Notice that this is not practical for the sake of training, as the total vocabulary can be too big. In practice, SG-Negative sampling (SGNS) is often implemented: in short, instead of considering the whole vocabulary, we "punish the fake co-occurrence". To implement the SGNS, we first build the *word-negativeness distribution* as 
$$
P_n(w):= \frac{f(w)^{\alpha}}{\sum\limits_{u\in V} f(u)^{\alpha}}\; , 
$$
where $w$ is a word, $f(w)$ is the *raw total count* of $w$ in corpus, and $\alpha\in(0,1)$ ($\alpha$ is normally set to $0.75$, one will have extreme frequent words dominate the negatives if $\alpha$ is too high, while have extreme rare words over-sampled in negatives if $\alpha$ is too low). 

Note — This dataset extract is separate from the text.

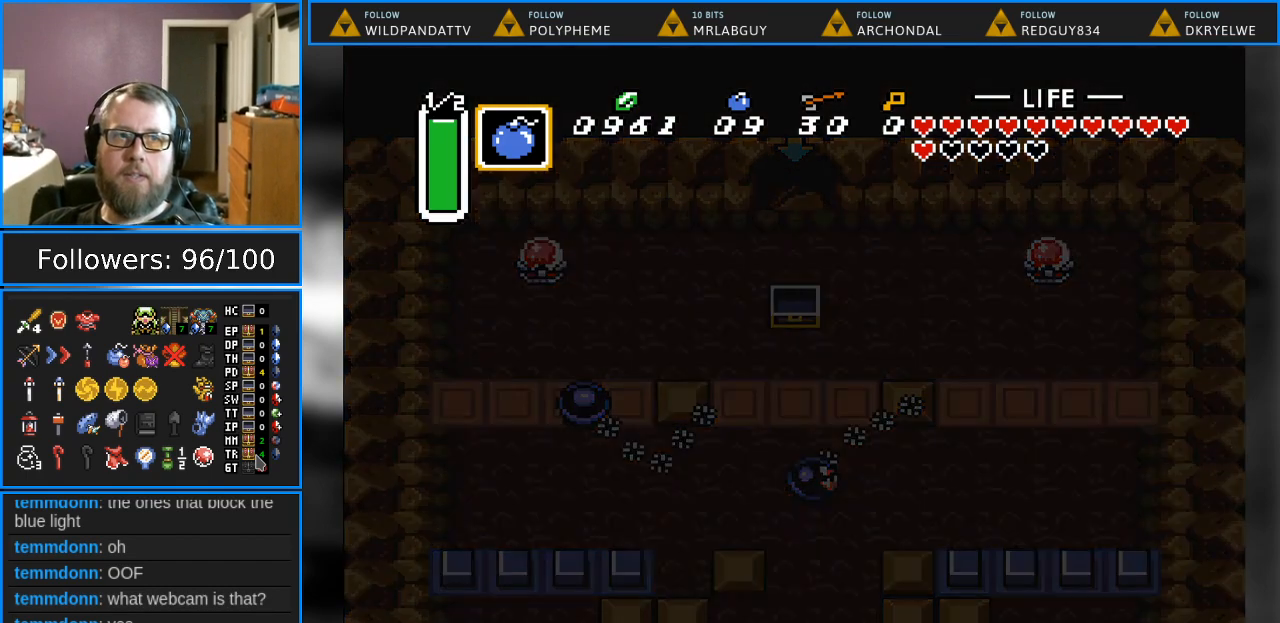
{"buttons": [], "events": []}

Then, we define the new SGNS loss (to be minimized) as 
$$
\sum\limits_{(c,o)\in D^+} \left( log(\sigma(v_c^{\top}u_o)) + \sum\limits_{i=1}^{k}log(\sigma(-v_c^{\top}u_{n_i}))\right)\; ,
$$
where $\sigma(x):=\frac{1}{1+e^{-x}}$, and $n_1,\cdots, n_k$ are i.i.d. samples according to $P_n$. 

In practice, this is implemented by setting "sg=1" for Word2Vec. 

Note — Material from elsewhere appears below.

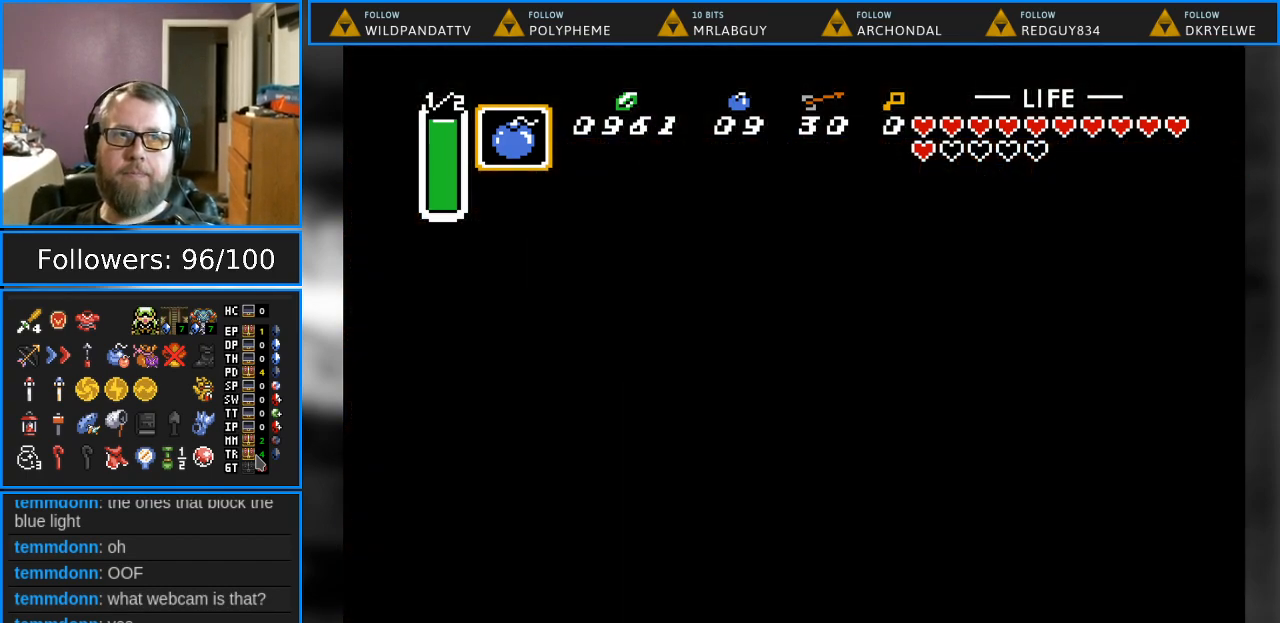
{"buttons": [], "events": []}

### Theory review of CBOW 

We define 
$$
C_t:=\{w_{t-j}\}_{j=1}^{R_t}\cup \{w_{t+j}\}_{j=1}^{R_t}
$$
for position $t$ as the "context" around center word $w_t$. 

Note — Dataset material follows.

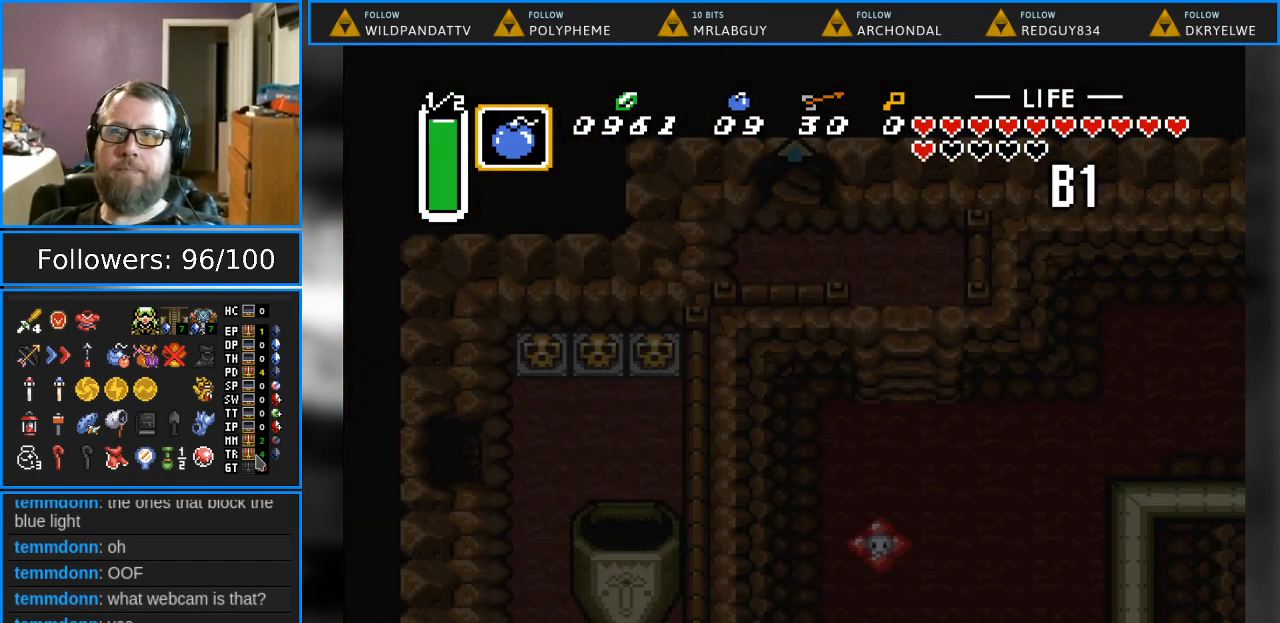
{"buttons": [], "events": []}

The embedded the context is, then, defined as 
$$
h_t:=\frac{\sum\limits_{w\in C_t} v_w}{|C_t|}\; . 
$$
Notice that this embedding of context will remove the order of the text, and behave very much like a BOW model. 
The goal is to maximize 
$$
log(P(w_t|C_t)=log(\frac{exp(h_t^{\top}u_{w_t})}{\sum\limits_{w\in V}exp(h_t^{\top}u_w)}))\; . 
$$
Again, in practice, the CBOW-NS is often implemented. We define the new CBOW-NS loss (to be minimized) as 
$$
\sum\limits_t\left( log(\sigma(h_t^{\top}u_{w_t})) + \sum\limits_{i=1}^k log(\sigma(-h_t^{\top}u_{n_i})) \right)\; , 
$$
where $\sigma$ and $n_i$'s are the same as SGNS. 

In practice, this is implemented by setting "sg=0" for Word2Vec.